↓↓↓
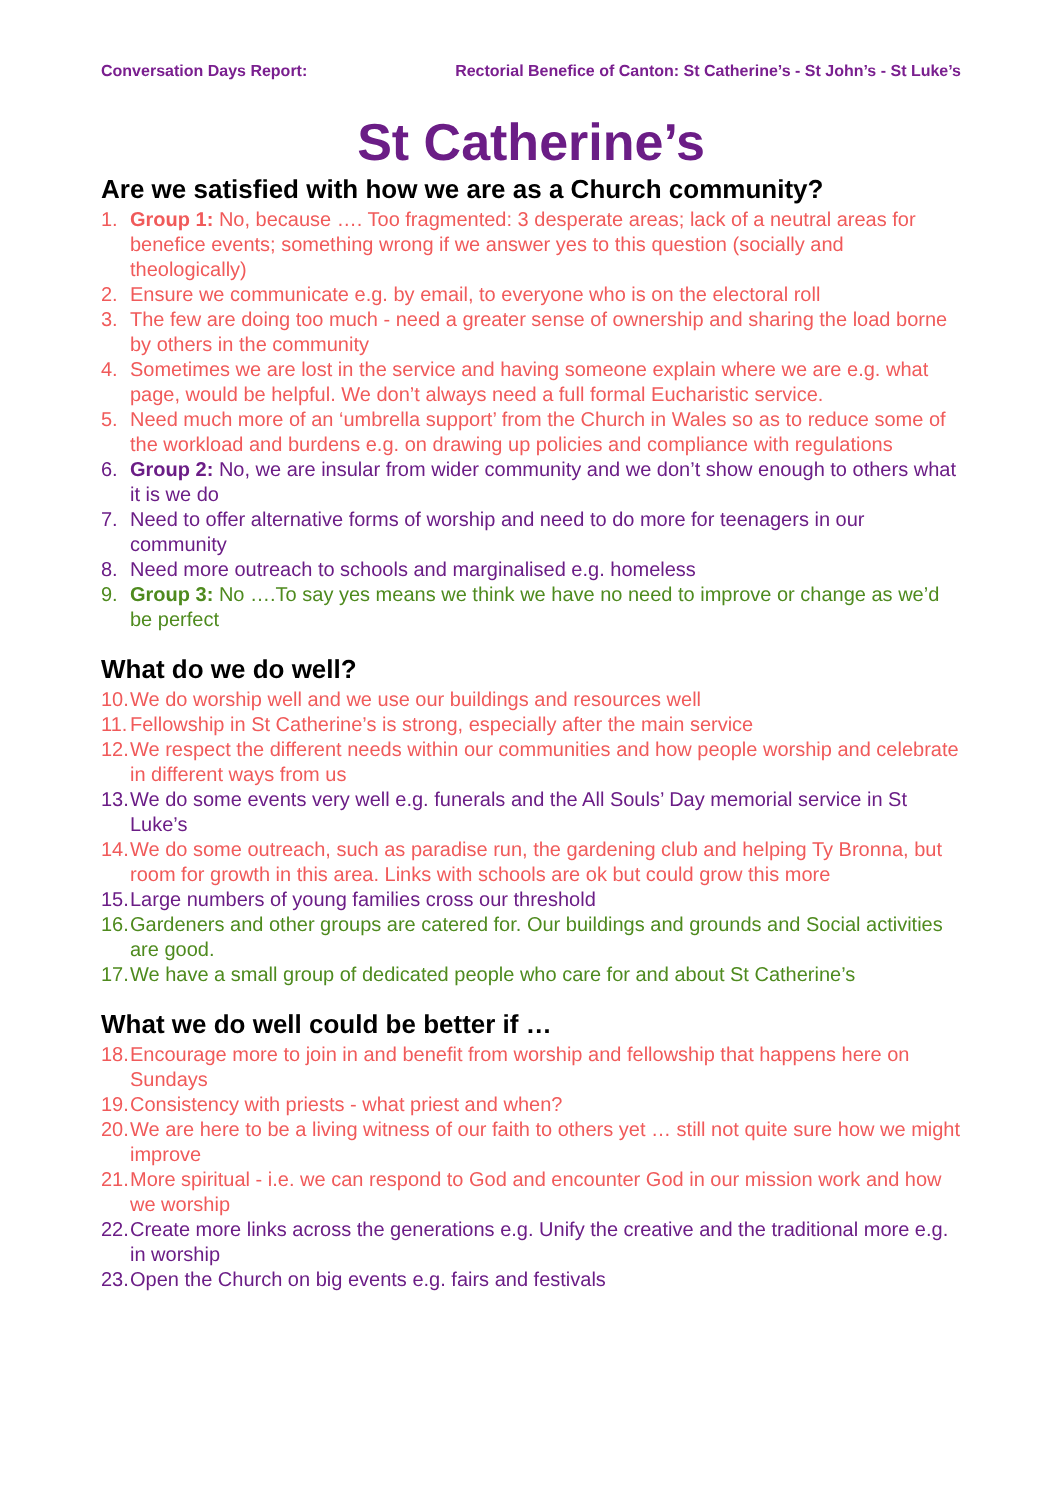Conversation Days Report: Rectorial Benefice of Canton: St Catherine’s - St John’s - St Luke’s
St Catherine’s
Are we satisfied with how we are as a Church community?
1. Group 1: No, because …. Too fragmented: 3 desperate areas; lack of a neutral areas for benefice events; something wrong if we answer yes to this question (socially and theologically)
2. Ensure we communicate e.g. by email, to everyone who is on the electoral roll
3. The few are doing too much - need a greater sense of ownership and sharing the load borne by others in the community
4. Sometimes we are lost in the service and having someone explain where we are e.g. what page, would be helpful. We don’t always need a full formal Eucharistic service.
5. Need much more of an ‘umbrella support’ from the Church in Wales so as to reduce some of the workload and burdens e.g. on drawing up policies and compliance with regulations
6. Group 2: No, we are insular from wider community and we don’t show enough to others what it is we do
7. Need to offer alternative forms of worship and need to do more for teenagers in our community
8. Need more outreach to schools and marginalised e.g. homeless
9. Group 3: No ….To say yes means we think we have no need to improve or change as we’d be perfect
What do we do well?
10. We do worship well and we use our buildings and resources well
11. Fellowship in St Catherine’s is strong, especially after the main service
12. We respect the different needs within our communities and how people worship and celebrate in different ways from us
13. We do some events very well e.g. funerals and the All Souls’ Day memorial service in St Luke’s
14. We do some outreach, such as paradise run, the gardening club and helping Ty Bronna, but room for growth in this area. Links with schools are ok but could grow this more
15. Large numbers of young families cross our threshold
16. Gardeners and other groups are catered for. Our buildings and grounds and Social activities are good.
17. We have a small group of dedicated people who care for and about St Catherine’s
What we do well could be better if …
18. Encourage more to join in and benefit from worship and fellowship that happens here on Sundays
19. Consistency with priests - what priest and when?
20. We are here to be a living witness of our faith to others yet … still not quite sure how we might improve
21. More spiritual - i.e. we can respond to God and encounter God in our mission work and how we worship
22. Create more links across the generations e.g. Unify the creative and the traditional more e.g. in worship
23. Open the Church on big events e.g. fairs and festivals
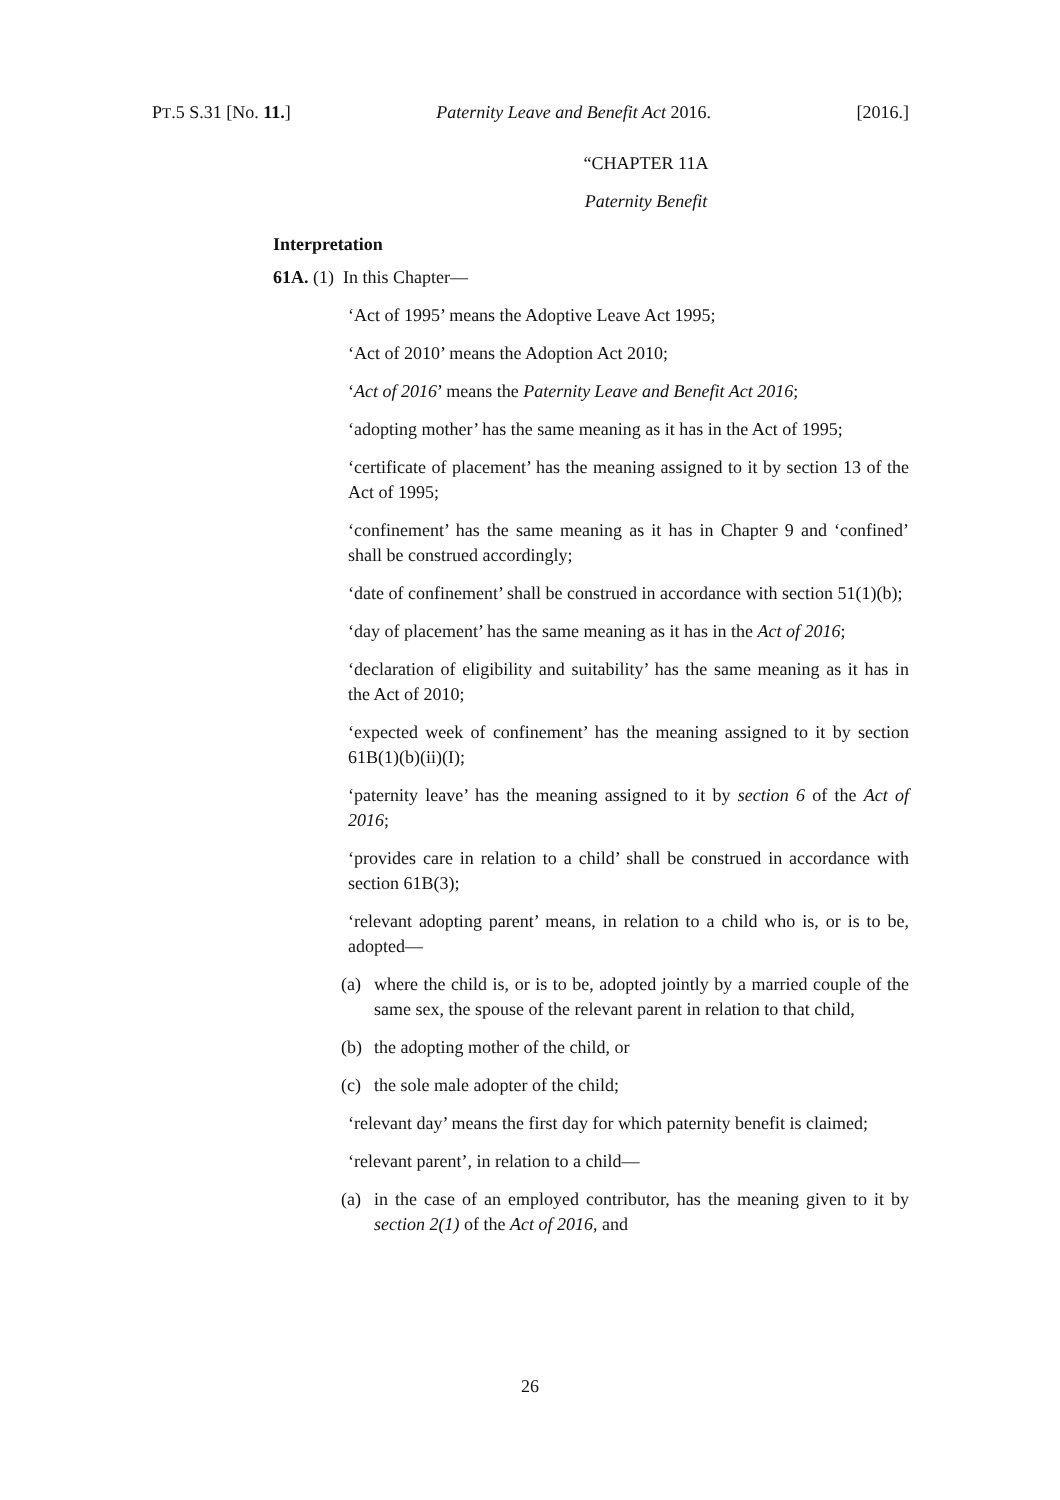PT.5 S.31 [No. 11.] Paternity Leave and Benefit Act 2016. [2016.]
“CHAPTER 11A
Paternity Benefit
Interpretation
61A. (1) In this Chapter—
‘Act of 1995’ means the Adoptive Leave Act 1995;
‘Act of 2010’ means the Adoption Act 2010;
‘Act of 2016’ means the Paternity Leave and Benefit Act 2016;
‘adopting mother’ has the same meaning as it has in the Act of 1995;
‘certificate of placement’ has the meaning assigned to it by section 13 of the Act of 1995;
‘confinement’ has the same meaning as it has in Chapter 9 and ‘confined’ shall be construed accordingly;
‘date of confinement’ shall be construed in accordance with section 51(1)(b);
‘day of placement’ has the same meaning as it has in the Act of 2016;
‘declaration of eligibility and suitability’ has the same meaning as it has in the Act of 2010;
‘expected week of confinement’ has the meaning assigned to it by section 61B(1)(b)(ii)(I);
‘paternity leave’ has the meaning assigned to it by section 6 of the Act of 2016;
‘provides care in relation to a child’ shall be construed in accordance with section 61B(3);
‘relevant adopting parent’ means, in relation to a child who is, or is to be, adopted—
(a) where the child is, or is to be, adopted jointly by a married couple of the same sex, the spouse of the relevant parent in relation to that child,
(b) the adopting mother of the child, or
(c) the sole male adopter of the child;
‘relevant day’ means the first day for which paternity benefit is claimed;
‘relevant parent’, in relation to a child—
(a) in the case of an employed contributor, has the meaning given to it by section 2(1) of the Act of 2016, and
26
↑↑↑
**Work to be completed:** What are the lines above, starting at the one with "13. We do some" and ending at the one with "15. Large numbers"? Give them again exactly, and only them.

**Solution to this task:**
13. We do some events very well e.g. funerals and the All Souls’ Day memorial service in St Luke’s
14. We do some outreach, such as paradise run, the gardening club and helping Ty Bronna, but room for growth in this area. Links with schools are ok but could grow this more
15. Large numbers of young families cross our threshold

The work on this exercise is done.